Ejercicios propuestos.
1. En el texto sobre los objetos heredados, ¿qué le sucede al reloj cuando se apaga la vida del anciano?
2. Continúa el texto sobre los objetos heredados a partir de su última oración.

Fragmento del texto.
########################################
Una canción infantil inglesa dice más o menos de este modo:

My grandfather’s clock was too large for the shelf

so it stood ninety years on the floor

It was larger by half than the old man himself

Though it weighed no a penny weight more

It was bought on the morn of the day

That he was born

And was always his treasure and pride

But it stopp´d, short, never to go again

when the old man died.”

El reloj de la canción es y no es la vida de ese abuelo, cuyos latidos coincidían con el oscilar del péndulo. El reloj muere cuando se apaga la vida del anciano, y nunca más revive. El nieto recuerda al abuelo que ya no está a través del recuerdo de ese objeto inmóvil que era tan parte de él como su corazón, aunque estaba de pie contra una pared.

Los objetos que otros han poseído antes que nosotros nos llegan llenos de algo más que de su propia materia. Quien los ha poseído, quien los ha utilizado, ha dejado en el contacto con ellos parte de sí. Como si gotas de la misteriosa sustancia que hace a la vida, a la respiración, al movimiento, a la unicidad de la persona dueña del objeto, quedara también impregnada en él. Es posible imaginar entonces, que la Laura de El zoo de cristal, guardará con aprecio (y, cómo no, con un dejo de melancolía) el unicornio que por accidente ha roto su fallido gentleman caller, Jim.
########################################
Extractos del material.
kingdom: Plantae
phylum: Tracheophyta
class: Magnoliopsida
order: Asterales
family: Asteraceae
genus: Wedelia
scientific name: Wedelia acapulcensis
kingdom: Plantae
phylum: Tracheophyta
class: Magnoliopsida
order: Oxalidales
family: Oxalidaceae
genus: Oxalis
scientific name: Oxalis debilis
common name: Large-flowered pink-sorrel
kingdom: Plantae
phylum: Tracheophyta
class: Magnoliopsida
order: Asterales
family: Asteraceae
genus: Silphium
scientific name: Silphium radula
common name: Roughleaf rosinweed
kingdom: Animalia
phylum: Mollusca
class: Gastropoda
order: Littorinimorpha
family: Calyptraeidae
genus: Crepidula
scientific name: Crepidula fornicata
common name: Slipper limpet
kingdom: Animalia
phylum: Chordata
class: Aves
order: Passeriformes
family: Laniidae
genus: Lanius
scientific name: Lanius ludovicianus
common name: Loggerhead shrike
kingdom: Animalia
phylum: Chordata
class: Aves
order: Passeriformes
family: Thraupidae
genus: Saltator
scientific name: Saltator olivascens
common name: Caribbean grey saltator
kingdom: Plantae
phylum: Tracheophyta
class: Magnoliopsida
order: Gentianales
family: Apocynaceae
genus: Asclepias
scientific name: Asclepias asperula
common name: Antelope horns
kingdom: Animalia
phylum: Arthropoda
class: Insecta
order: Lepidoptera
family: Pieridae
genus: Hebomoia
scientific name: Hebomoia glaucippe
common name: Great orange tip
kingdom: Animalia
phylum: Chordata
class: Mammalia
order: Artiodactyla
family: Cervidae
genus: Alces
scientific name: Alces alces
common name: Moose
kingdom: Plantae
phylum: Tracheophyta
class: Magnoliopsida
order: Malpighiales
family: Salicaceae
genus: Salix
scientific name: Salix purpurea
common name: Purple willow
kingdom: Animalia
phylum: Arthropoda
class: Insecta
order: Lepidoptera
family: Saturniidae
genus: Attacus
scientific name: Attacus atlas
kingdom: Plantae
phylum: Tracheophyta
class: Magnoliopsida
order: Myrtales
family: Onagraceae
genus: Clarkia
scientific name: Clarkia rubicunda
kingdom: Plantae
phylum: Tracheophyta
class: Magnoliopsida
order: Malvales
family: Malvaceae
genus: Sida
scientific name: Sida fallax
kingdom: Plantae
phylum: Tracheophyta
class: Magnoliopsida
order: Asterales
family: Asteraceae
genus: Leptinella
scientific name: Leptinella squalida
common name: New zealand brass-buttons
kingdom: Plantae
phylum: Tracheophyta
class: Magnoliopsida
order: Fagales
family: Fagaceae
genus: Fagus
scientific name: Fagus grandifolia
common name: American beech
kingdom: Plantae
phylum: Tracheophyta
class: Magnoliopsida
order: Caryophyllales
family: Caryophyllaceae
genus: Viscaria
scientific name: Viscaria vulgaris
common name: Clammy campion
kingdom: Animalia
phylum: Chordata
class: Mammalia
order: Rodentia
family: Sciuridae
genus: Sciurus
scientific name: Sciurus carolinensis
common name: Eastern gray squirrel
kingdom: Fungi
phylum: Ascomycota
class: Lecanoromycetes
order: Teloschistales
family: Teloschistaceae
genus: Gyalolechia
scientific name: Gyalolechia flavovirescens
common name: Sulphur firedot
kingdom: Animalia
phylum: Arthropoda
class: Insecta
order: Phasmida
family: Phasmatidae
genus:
########################################
Resultados finales.
1. El reloj muere con él y nunca más revive.

2.
Allí reside también el eterno encanto de los libros usados. Las bibliotecas y librerías donde se apilan los libros que otros ya no desean o no pueden volver a leer - y que, muchas veces, han sido heredados por manos menos afortunadas –, suelen poseer un cierto misterio, encerrado entre el polvo y el riquísimo olor a viejo. Muchas veces, ese “algo” es material, como una rosa seca, o un boleto de una línea de colectivos que se ha desvanecido en el olvido hace años. Otras veces son unas pocas palabras garabateadas con cuidadoso descuido sobre la primera página (siempre sobre la primera página... ¿estarán las primeras páginas de los libros en blanco precisamente para eso, para dar una oportunidad a quien los regala de imprimir su cariño en el obsequio?). Uno siempre se pregunta quiénes serían aquellas Julias y Danieles que “con mucho cariño” dedican ese libro “especialmente para vos”, y por qué habrá acabado un regalo tan especial en una librería oscura y desordenada de la calle Corrientes. Estos libros tienen una promesa distinta a los que se alinean en los estantes lustrosos de las librerías con café; las páginas de los libros usados ya fueron transitadas por otros ojos, ya han revelado a otros su secreto, y sin embargo, es eso lo que les da su particularidad. Como si quien lo leyó antes que nosotros lo hubiera enviado para asegurarse de que esa historia se cruzara por nuestro camino. La memoria de su lectura se superpone a la nuestra, y la enriquece. De algún modo, compartimos el libro con alguien.

Los recuerdos suelen quedar asociados a los objetos, por el simple hecho de haber estado ahí. Mi abuela, por caso, no pudo probar fideos “mostacholes” durante décadas, tras enterarse de la muerte de su padre mientras comía precisamente ese plato. Se transfirió a la pasta el recuerdo del dolor. La comida quedó impregnada de amargura.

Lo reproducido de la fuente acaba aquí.